» **Saved data entries**:
+-------+

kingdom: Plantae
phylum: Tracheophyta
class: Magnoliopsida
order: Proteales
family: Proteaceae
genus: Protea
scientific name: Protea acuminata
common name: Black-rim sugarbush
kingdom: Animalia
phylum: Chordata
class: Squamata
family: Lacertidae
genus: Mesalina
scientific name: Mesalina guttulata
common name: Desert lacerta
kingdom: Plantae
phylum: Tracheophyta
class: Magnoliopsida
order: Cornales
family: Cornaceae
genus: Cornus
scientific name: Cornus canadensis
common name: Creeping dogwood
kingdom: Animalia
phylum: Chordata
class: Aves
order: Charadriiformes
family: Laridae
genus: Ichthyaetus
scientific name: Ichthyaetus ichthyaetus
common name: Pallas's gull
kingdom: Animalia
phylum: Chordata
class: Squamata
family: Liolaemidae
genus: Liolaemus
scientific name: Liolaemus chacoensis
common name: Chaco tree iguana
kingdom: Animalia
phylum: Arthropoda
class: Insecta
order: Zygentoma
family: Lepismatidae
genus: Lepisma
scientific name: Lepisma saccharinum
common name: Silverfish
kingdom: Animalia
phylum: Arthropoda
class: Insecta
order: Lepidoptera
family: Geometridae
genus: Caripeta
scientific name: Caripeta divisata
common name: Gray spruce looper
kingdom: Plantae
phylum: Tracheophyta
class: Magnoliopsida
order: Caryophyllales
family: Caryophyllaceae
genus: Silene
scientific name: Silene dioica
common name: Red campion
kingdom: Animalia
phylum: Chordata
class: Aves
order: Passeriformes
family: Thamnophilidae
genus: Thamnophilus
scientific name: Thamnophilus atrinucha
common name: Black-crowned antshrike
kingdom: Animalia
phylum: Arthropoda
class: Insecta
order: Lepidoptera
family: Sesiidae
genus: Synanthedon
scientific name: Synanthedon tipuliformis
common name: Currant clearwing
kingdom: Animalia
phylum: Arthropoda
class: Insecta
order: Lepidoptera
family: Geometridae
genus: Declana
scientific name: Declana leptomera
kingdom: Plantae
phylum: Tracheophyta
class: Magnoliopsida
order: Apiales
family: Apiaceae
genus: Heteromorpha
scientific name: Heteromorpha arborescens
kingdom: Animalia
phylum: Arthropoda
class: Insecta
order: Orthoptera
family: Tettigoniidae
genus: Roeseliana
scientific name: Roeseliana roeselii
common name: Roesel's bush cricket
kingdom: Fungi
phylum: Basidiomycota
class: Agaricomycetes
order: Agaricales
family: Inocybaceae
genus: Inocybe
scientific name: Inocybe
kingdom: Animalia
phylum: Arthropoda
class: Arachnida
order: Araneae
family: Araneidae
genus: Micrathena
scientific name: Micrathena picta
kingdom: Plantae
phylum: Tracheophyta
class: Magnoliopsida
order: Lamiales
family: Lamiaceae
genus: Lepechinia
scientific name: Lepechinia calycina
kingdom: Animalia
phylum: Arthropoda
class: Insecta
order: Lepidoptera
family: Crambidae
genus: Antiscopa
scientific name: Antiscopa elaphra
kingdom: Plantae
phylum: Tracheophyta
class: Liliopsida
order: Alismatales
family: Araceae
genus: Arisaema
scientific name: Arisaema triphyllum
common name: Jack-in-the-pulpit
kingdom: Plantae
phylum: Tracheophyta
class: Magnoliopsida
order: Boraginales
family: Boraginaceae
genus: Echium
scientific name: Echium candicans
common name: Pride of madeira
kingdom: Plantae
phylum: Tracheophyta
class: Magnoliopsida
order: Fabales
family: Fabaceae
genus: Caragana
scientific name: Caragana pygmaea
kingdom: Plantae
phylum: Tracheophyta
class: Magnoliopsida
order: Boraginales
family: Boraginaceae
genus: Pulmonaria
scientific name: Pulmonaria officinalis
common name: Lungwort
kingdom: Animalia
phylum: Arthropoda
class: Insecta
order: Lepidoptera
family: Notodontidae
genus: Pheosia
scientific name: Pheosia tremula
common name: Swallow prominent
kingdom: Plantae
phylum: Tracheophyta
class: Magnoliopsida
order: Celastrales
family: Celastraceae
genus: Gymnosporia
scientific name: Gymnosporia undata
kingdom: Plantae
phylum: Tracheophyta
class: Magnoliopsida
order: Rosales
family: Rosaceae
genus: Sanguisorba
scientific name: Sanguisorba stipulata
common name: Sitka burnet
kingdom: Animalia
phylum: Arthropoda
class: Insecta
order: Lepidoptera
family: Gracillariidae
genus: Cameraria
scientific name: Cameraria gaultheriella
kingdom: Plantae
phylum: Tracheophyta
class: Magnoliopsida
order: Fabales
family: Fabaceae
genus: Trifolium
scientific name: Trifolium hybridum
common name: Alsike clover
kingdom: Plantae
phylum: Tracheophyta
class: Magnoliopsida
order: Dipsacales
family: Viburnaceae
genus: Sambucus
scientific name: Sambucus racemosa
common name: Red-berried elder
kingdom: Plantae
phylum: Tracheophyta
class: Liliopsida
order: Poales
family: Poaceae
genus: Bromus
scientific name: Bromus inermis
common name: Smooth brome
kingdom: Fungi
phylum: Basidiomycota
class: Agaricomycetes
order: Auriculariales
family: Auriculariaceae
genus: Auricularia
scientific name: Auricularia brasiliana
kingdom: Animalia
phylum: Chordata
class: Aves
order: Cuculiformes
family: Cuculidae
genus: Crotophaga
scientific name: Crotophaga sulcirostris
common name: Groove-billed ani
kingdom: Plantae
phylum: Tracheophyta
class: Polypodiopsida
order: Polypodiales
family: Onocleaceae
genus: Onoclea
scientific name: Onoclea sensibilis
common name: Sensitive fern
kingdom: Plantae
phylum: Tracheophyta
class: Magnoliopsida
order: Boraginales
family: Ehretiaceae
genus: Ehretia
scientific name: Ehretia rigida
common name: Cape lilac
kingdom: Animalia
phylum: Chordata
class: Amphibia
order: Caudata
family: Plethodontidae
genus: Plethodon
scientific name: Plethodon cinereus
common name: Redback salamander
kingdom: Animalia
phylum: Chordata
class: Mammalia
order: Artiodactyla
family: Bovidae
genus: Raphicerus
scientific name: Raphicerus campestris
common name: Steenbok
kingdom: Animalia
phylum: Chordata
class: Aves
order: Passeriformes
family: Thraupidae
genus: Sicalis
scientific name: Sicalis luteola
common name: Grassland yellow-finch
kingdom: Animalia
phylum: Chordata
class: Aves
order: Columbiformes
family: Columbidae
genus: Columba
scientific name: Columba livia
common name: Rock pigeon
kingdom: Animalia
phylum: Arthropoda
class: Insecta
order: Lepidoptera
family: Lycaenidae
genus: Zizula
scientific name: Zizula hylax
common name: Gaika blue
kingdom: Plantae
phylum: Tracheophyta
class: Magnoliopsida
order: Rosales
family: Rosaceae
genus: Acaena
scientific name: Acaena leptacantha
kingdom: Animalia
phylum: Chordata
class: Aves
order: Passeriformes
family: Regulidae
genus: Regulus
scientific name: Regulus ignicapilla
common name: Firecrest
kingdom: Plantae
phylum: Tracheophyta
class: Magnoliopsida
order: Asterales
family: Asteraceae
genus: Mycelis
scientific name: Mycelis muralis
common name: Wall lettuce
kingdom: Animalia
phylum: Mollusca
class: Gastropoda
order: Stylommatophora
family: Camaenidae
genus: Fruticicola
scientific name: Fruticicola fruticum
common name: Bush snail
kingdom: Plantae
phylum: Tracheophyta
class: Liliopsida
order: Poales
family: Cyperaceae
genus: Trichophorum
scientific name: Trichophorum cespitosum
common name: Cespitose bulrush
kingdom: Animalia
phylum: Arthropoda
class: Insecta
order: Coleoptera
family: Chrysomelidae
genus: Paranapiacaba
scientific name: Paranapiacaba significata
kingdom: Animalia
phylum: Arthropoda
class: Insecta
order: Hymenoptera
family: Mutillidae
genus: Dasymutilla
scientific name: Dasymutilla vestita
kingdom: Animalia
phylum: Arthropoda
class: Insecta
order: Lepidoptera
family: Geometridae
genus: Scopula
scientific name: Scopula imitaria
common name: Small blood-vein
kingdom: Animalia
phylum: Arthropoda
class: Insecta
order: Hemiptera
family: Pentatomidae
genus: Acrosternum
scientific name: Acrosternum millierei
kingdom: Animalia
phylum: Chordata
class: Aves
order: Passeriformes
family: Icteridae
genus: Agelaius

+-------+

» **Task to complete**: Express as a numbered list the lines of the listing that start with the line containing "genus: Auricularia" and continue through the line containing "family: Columbidae", omitting any blank lines.

» **Written response**:
1. genus: Auricularia
2. scientific name: Auricularia brasiliana
3. kingdom: Animalia
4. phylum: Chordata
5. class: Aves
6. order: Cuculiformes
7. family: Cuculidae
8. genus: Crotophaga
9. scientific name: Crotophaga sulcirostris
10. common name: Groove-billed ani
11. kingdom: Plantae
12. phylum: Tracheophyta
13. class: Polypodiopsida
14. order: Polypodiales
15. family: Onocleaceae
16. genus: Onoclea
17. scientific name: Onoclea sensibilis
18. common name: Sensitive fern
19. kingdom: Plantae
20. phylum: Tracheophyta
21. class: Magnoliopsida
22. order: Boraginales
23. family: Ehretiaceae
24. genus: Ehretia
25. scientific name: Ehretia rigida
26. common name: Cape lilac
27. kingdom: Animalia
28. phylum: Chordata
29. class: Amphibia
30. order: Caudata
31. family: Plethodontidae
32. genus: Plethodon
33. scientific name: Plethodon cinereus
34. common name: Redback salamander
35. kingdom: Animalia
36. phylum: Chordata
37. class: Mammalia
38. order: Artiodactyla
39. family: Bovidae
40. genus: Raphicerus
41. scientific name: Raphicerus campestris
42. common name: Steenbok
43. kingdom: Animalia
44. phylum: Chordata
45. class: Aves
46. order: Passeriformes
47. family: Thraupidae
48. genus: Sicalis
49. scientific name: Sicalis luteola
50. common name: Grassland yellow-finch
51. kingdom: Animalia
52. phylum: Chordata
53. class: Aves
54. order: Columbiformes
55. family: Columbidae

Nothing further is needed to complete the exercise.